[Action item] Under this line are the records; write out word for word the part that begins at the line containing "34: (360, 209)" and ends at the line containing "39: (226, 15)", and no more.

(Listed records Opens)

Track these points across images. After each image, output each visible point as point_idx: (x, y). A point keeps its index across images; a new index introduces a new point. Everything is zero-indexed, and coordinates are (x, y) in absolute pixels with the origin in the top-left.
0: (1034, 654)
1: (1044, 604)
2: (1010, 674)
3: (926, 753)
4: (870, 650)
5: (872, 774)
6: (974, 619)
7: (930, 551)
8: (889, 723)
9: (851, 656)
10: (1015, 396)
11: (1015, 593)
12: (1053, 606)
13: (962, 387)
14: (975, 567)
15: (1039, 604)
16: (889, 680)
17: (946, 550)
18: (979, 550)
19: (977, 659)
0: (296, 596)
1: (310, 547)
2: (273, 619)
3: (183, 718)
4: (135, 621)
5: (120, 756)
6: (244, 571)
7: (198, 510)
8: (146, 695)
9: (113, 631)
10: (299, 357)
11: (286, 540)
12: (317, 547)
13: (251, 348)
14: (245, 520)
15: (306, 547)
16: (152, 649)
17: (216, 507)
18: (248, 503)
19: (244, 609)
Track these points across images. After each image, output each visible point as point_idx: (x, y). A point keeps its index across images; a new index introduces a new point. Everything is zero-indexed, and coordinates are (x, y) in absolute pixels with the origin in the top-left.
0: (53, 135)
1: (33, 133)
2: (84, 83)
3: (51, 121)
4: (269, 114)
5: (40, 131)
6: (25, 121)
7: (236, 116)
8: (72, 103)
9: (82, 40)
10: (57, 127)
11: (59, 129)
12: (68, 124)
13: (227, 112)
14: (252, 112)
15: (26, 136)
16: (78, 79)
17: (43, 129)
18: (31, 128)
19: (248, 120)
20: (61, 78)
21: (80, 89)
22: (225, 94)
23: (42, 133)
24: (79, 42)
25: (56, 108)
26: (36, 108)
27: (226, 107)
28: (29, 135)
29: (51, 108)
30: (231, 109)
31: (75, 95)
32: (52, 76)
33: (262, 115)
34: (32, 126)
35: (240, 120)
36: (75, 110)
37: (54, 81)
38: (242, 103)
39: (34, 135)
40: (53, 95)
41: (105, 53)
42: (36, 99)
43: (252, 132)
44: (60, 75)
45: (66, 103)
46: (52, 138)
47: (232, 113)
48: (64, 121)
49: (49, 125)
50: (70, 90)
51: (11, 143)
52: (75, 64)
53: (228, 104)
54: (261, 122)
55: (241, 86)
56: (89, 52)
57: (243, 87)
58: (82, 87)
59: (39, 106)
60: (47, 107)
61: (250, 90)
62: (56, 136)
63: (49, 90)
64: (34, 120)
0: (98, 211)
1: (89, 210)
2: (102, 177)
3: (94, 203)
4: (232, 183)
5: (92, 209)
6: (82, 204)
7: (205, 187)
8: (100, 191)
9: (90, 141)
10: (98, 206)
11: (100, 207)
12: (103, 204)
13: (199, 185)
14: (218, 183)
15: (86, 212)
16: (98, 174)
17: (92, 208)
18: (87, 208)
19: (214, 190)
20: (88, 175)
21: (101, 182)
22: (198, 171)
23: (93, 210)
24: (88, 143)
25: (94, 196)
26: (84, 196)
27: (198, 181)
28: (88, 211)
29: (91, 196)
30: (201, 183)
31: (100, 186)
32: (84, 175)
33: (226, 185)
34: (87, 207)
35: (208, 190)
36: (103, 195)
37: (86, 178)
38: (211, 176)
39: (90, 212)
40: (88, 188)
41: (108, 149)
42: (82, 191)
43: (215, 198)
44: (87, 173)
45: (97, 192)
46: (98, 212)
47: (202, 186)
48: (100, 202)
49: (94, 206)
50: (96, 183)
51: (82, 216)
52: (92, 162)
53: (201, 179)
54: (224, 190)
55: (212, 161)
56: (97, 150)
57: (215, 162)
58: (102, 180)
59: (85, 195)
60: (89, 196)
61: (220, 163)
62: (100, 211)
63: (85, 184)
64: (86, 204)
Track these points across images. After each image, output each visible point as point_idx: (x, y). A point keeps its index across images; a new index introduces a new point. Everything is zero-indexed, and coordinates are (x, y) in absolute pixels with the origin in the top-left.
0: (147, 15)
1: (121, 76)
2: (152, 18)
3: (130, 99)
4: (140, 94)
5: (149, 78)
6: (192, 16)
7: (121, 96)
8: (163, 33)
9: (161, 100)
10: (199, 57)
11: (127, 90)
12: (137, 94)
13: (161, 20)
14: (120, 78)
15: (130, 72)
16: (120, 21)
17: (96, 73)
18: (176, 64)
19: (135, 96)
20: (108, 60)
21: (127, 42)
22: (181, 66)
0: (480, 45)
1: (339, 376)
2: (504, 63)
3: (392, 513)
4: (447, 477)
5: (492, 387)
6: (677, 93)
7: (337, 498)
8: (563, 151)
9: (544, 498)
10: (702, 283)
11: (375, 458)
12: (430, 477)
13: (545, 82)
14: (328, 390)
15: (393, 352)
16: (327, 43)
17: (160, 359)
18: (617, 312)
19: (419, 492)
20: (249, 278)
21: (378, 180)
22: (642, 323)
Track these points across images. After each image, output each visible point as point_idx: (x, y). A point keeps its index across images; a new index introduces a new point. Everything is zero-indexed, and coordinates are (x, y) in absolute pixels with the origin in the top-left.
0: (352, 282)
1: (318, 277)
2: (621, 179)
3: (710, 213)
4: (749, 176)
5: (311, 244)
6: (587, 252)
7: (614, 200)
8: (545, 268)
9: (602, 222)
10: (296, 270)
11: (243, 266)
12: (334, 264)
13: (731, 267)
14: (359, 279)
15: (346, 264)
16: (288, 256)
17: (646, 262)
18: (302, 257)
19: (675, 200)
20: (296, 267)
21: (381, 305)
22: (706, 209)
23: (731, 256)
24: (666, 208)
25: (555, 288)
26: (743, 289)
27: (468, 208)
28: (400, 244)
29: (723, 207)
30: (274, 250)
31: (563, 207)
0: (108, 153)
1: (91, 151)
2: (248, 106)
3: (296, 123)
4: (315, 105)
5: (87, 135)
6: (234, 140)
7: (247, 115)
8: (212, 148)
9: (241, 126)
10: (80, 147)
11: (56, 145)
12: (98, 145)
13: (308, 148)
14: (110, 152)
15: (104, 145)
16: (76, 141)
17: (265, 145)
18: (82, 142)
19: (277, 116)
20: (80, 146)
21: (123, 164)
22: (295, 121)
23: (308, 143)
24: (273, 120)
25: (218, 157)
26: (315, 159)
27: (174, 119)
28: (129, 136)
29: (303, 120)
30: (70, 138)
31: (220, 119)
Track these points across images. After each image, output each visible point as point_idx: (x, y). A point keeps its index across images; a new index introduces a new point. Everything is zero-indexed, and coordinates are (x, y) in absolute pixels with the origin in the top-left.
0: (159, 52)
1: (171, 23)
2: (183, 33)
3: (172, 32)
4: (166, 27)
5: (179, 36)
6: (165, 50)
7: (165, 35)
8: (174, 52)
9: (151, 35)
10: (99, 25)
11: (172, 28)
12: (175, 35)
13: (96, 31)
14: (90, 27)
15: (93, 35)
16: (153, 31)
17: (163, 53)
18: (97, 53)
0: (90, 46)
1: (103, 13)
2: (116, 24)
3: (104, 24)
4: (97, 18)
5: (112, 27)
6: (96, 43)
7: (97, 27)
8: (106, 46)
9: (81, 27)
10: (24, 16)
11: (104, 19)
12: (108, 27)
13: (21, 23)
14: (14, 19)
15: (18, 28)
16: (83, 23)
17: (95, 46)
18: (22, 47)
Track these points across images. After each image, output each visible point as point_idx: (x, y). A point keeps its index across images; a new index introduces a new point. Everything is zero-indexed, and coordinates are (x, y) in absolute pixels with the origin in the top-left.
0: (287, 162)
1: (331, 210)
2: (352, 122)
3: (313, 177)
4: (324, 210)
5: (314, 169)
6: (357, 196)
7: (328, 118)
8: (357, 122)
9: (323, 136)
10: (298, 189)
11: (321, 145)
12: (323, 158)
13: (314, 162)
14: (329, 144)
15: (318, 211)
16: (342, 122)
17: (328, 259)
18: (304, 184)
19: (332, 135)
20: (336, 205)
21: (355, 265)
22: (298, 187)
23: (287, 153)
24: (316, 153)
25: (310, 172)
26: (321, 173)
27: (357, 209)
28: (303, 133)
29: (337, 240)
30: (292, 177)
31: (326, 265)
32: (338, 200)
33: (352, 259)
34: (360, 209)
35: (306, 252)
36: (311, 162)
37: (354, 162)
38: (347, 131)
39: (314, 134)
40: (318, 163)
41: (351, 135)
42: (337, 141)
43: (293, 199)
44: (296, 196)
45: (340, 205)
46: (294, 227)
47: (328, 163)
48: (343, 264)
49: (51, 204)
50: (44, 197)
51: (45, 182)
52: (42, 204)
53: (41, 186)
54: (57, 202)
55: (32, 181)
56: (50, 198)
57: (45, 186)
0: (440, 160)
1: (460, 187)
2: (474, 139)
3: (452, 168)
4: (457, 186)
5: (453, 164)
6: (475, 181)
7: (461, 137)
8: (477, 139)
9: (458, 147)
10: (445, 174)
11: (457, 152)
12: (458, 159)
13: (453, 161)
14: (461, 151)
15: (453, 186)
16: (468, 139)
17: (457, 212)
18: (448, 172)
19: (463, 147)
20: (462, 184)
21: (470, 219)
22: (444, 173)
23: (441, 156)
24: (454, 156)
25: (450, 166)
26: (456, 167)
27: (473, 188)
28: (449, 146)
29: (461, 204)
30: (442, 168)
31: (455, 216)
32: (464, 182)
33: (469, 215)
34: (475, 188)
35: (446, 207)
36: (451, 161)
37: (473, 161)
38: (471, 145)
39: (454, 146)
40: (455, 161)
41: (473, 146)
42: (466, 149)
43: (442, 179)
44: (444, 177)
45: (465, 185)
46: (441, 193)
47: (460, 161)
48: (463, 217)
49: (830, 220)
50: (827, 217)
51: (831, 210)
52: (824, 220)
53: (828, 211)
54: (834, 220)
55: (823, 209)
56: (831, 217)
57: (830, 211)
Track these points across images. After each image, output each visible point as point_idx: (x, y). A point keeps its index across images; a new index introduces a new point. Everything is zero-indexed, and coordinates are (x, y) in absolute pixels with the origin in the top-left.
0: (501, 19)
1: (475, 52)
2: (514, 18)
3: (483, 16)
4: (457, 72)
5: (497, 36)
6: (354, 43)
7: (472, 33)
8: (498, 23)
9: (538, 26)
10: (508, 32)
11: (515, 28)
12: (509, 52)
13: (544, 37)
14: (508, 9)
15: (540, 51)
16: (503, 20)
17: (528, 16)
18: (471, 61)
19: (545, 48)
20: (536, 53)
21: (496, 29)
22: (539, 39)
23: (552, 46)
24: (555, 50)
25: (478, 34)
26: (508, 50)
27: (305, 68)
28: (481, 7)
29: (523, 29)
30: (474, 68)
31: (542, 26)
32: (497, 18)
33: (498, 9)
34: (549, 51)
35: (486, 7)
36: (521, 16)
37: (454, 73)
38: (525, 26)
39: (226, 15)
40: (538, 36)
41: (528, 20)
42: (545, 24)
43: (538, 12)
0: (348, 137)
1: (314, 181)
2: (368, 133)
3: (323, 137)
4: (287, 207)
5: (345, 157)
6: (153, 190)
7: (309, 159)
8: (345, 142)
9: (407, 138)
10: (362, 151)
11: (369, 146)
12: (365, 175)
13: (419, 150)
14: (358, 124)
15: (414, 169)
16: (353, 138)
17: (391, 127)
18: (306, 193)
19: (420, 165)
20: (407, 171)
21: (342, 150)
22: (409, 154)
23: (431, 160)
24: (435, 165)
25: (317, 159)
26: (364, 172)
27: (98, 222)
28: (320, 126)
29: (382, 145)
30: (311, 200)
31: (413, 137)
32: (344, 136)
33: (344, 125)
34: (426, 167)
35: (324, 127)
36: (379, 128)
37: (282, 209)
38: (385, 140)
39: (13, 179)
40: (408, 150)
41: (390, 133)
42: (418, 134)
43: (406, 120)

(Listed records Closes)

[Task output]
34: (360, 209)
35: (306, 252)
36: (311, 162)
37: (354, 162)
38: (347, 131)
39: (314, 134)
40: (318, 163)
41: (351, 135)
42: (337, 141)
43: (293, 199)
44: (296, 196)
45: (340, 205)
46: (294, 227)
47: (328, 163)
48: (343, 264)
49: (51, 204)
50: (44, 197)
51: (45, 182)
52: (42, 204)
53: (41, 186)
54: (57, 202)
55: (32, 181)
56: (50, 198)
57: (45, 186)
0: (440, 160)
1: (460, 187)
2: (474, 139)
3: (452, 168)
4: (457, 186)
5: (453, 164)
6: (475, 181)
7: (461, 137)
8: (477, 139)
9: (458, 147)
10: (445, 174)
11: (457, 152)
12: (458, 159)
13: (453, 161)
14: (461, 151)
15: (453, 186)
16: (468, 139)
17: (457, 212)
18: (448, 172)
19: (463, 147)
20: (462, 184)
21: (470, 219)
22: (444, 173)
23: (441, 156)
24: (454, 156)
25: (450, 166)
26: (456, 167)
27: (473, 188)
28: (449, 146)
29: (461, 204)
30: (442, 168)
31: (455, 216)
32: (464, 182)
33: (469, 215)
34: (475, 188)
35: (446, 207)
36: (451, 161)
37: (473, 161)
38: (471, 145)
39: (454, 146)
40: (455, 161)
41: (473, 146)
42: (466, 149)
43: (442, 179)
44: (444, 177)
45: (465, 185)
46: (441, 193)
47: (460, 161)
48: (463, 217)
49: (830, 220)
50: (827, 217)
51: (831, 210)
52: (824, 220)
53: (828, 211)
54: (834, 220)
55: (823, 209)
56: (831, 217)
57: (830, 211)
Track these points across images. After each image, output each visible point as point_idx: (x, y). A point keeps its index across images; a new index introduces a new point. Everything is zero-indexed, and coordinates are (x, y) in absolute pixels with the origin in the top-left.
0: (501, 19)
1: (475, 52)
2: (514, 18)
3: (483, 16)
4: (457, 72)
5: (497, 36)
6: (354, 43)
7: (472, 33)
8: (498, 23)
9: (538, 26)
10: (508, 32)
11: (515, 28)
12: (509, 52)
13: (544, 37)
14: (508, 9)
15: (540, 51)
16: (503, 20)
17: (528, 16)
18: (471, 61)
19: (545, 48)
20: (536, 53)
21: (496, 29)
22: (539, 39)
23: (552, 46)
24: (555, 50)
25: (478, 34)
26: (508, 50)
27: (305, 68)
28: (481, 7)
29: (523, 29)
30: (474, 68)
31: (542, 26)
32: (497, 18)
33: (498, 9)
34: (549, 51)
35: (486, 7)
36: (521, 16)
37: (454, 73)
38: (525, 26)
39: (226, 15)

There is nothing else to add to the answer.